- Born: April 15, 1890. Porto-Novo, French Dahomey
- Died: April 18, 1980 (aged 90) Cotonou, Benin
- Occupations: Writer, educator, ethnologist, politician
- Notable work: Le Pacte de sang au Dahomey (1937), Doguicimi (1938)

= Paul Hazoumé =

Beninese writer (1890–1980)

Paul Hazoumé (15 April 1890 – 18 April 1980) was a Beninese writer, educator, ethnologist, and politician.

==Biography==
Born on 15 April 1890, he descended from the Porto Novo kingdom's nobility, with his grandfather being a prime minister. He studied at the Ecole William Ponty in Senegal. In 1910, he was appointed the director of the school system at Ouidah. He edited the newspaper Le Messager du Dahomey with Louis Hunkanrin during World War I while also working at the Musee de l'Homme in Paris. Along with Hunkanrin and the Zinsou Bodé brothers, Hazoumé began publishing the newspaper Le Recadere de Behanzin in 1917. Like most Beninese writers of the time, he did not criticize the French for their colonial dominance. Indeed, the French missionary Francis Aupiais helped advance his career. In 1931, on the occasion of the International Colonial Exposition, he represented Dahomey and the International Congress of intercolonial and indigenous societies. Upon his return, he was responsible for general education at the vocational school in Cotonou. Hazoumé wrote Le Pacte de sang au Dahomey in 1937 and the historical novel Doguicimi the following year, winning recognition and awards as both an ethnologist and novelist. The two books are still widely read and cited.

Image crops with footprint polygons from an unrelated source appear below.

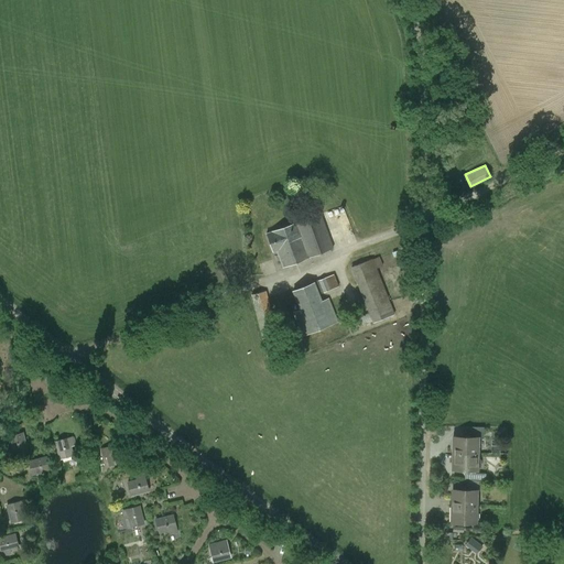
[(283,267),(333,249),(321,214),(267,234),(273,252),(277,251),(283,267)]
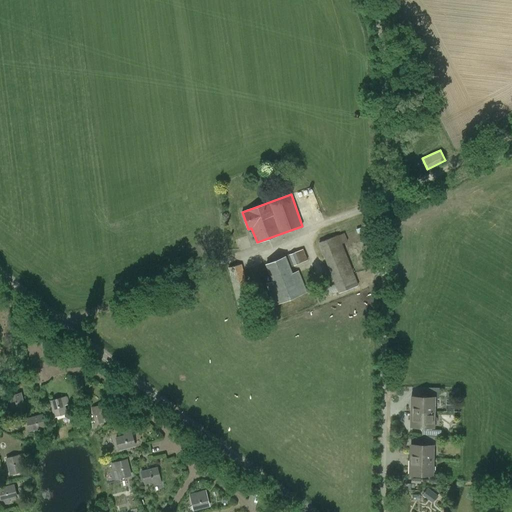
[(342,244),(348,241),(344,233),(338,235),(318,243),(338,294),(358,285),(342,244)]
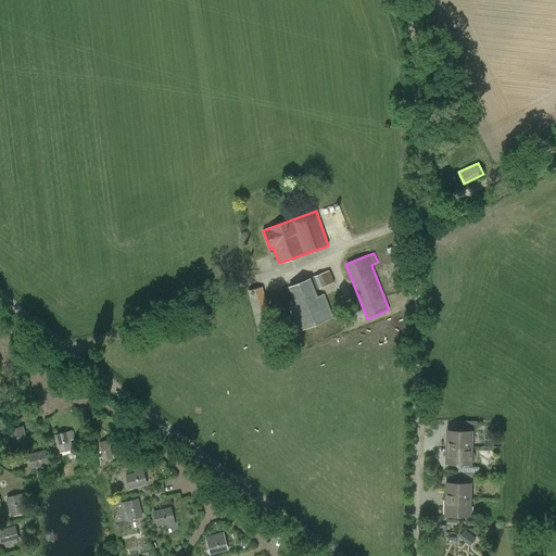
[(310,278),(315,290),(333,282),(329,270),(310,278)]
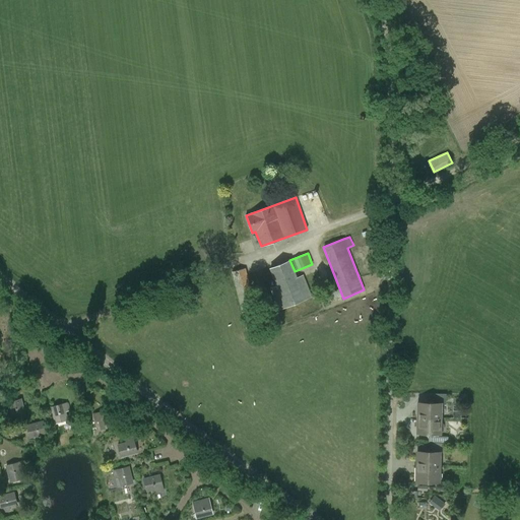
[(295,271),(289,260),(269,268),(276,286),(269,288),(278,311),(312,297),(304,274),(297,277),(295,271)]
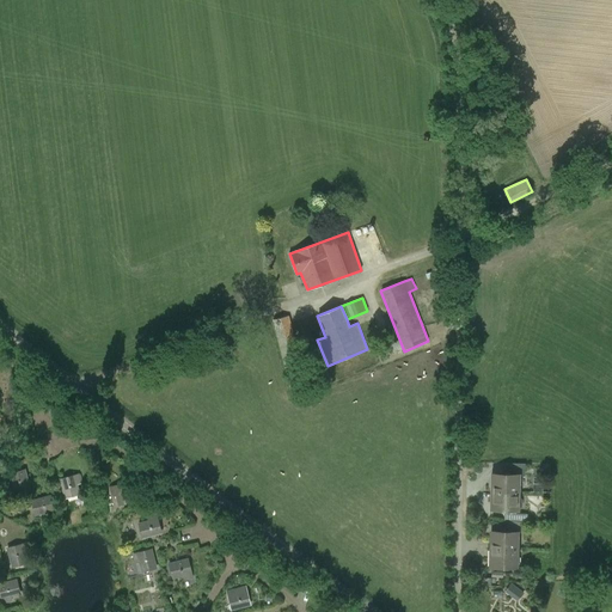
[(292,396),(308,391),(289,316),(271,319),(292,396)]
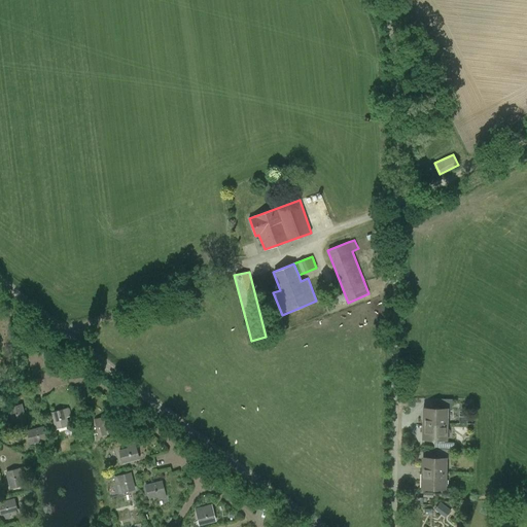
[(12,425),(27,421),(22,403),(4,408),(6,417),(10,416),(12,425)]
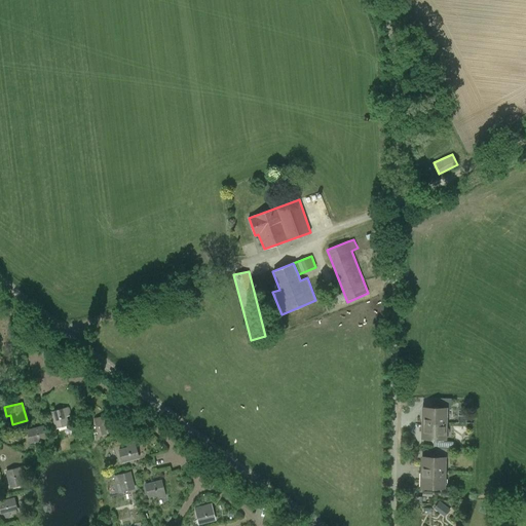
[(67,417),(70,415),(68,407),(50,411),(54,429),(69,425),(67,417)]
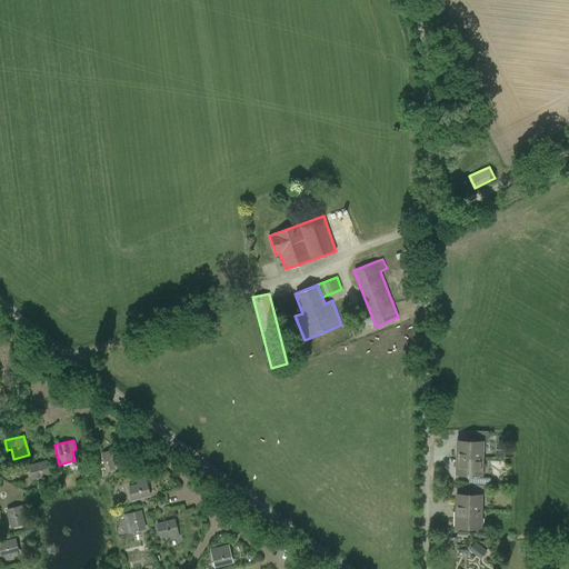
[(459,441),(459,455),(480,455),(481,441),(459,441)]
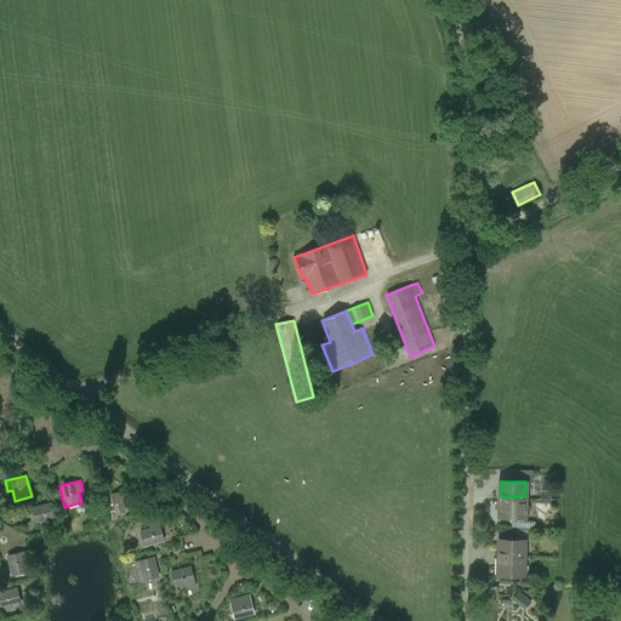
[(119,513),(136,510),(131,489),(110,494),(113,505),(117,503),(119,513)]
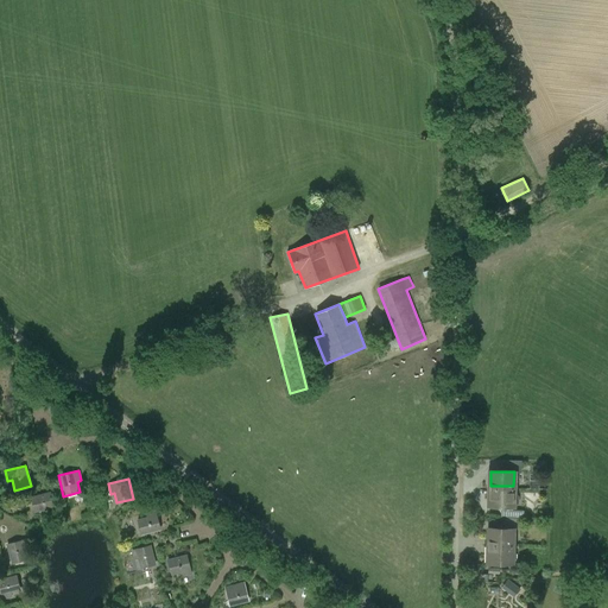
[(513,494),(513,486),(491,486),(489,506),(513,506),(517,506),(519,504),(519,496),(517,494),(513,494)]
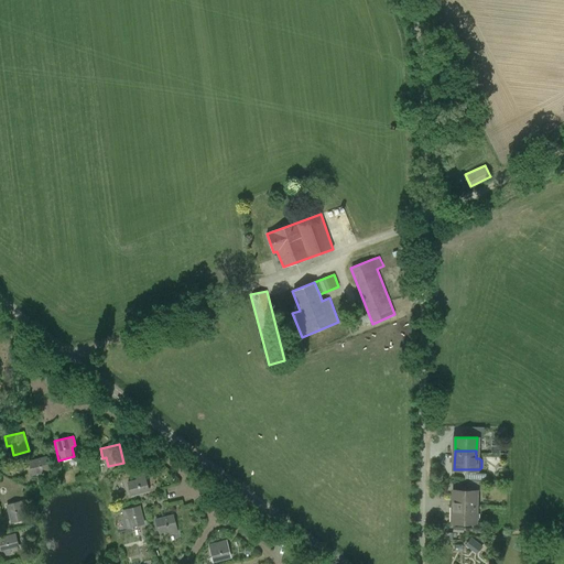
[(42,477),(52,475),(47,456),(29,461),(32,476),(41,474),(42,477)]
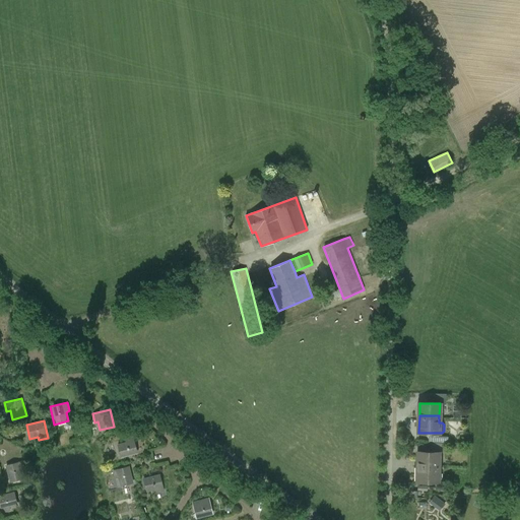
[(120,458),(138,453),(133,437),(124,439),(124,442),(117,444),(120,458)]
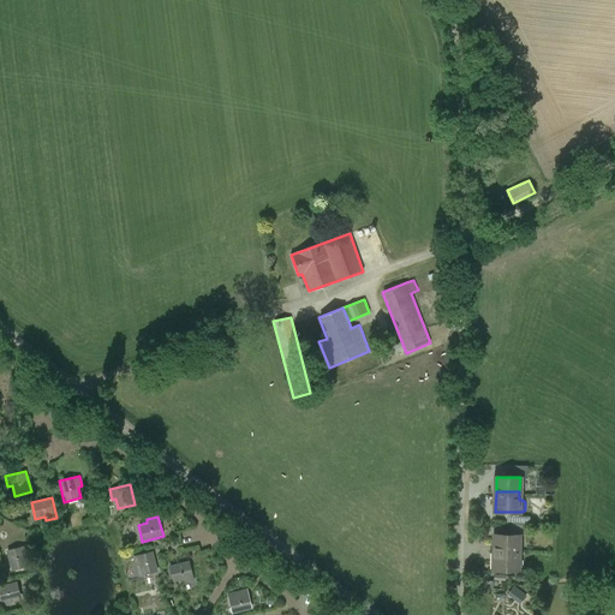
[(495,535),(495,549),(518,550),(518,535),(495,535)]
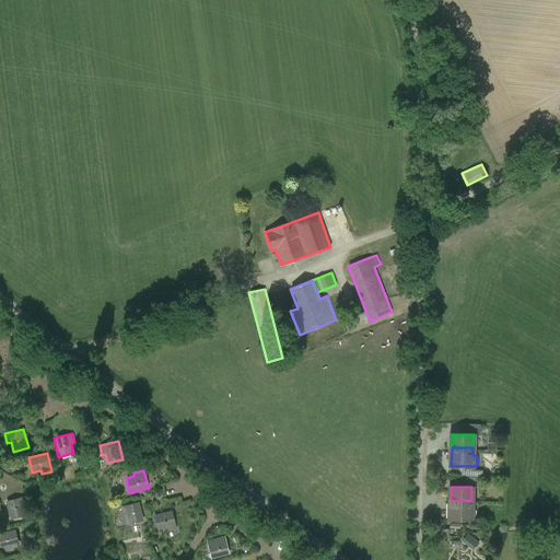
[(23,506),(26,505),(24,497),(6,501),(10,520),(25,516),(23,506)]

In the years following World War II, Hazoumé got involved in local politics, becoming secretary of the Cotonou electoral committee. He was the cofounder of the Dahomeyan Progressive Union (UPD), the first political party in present-day Benin, and played an important early role. He served as councilor to the French Union from 1947 until it dissolved in 1958, serving as Vice President of the Commission of Cultural Affairs and Overseas Civilizations. Hazoumé was a deputy to the territorial assembly from 1952 to 1957. He became chairman of the Association des Anciens du Dahomey in 1964. Hazoumé ran for president in the disputed elections of May 1968, but received a mere 11,091 votes, or 3.9 percent, which is attributable to strong regionalism. He died on 18 April 1980 at the age of 90.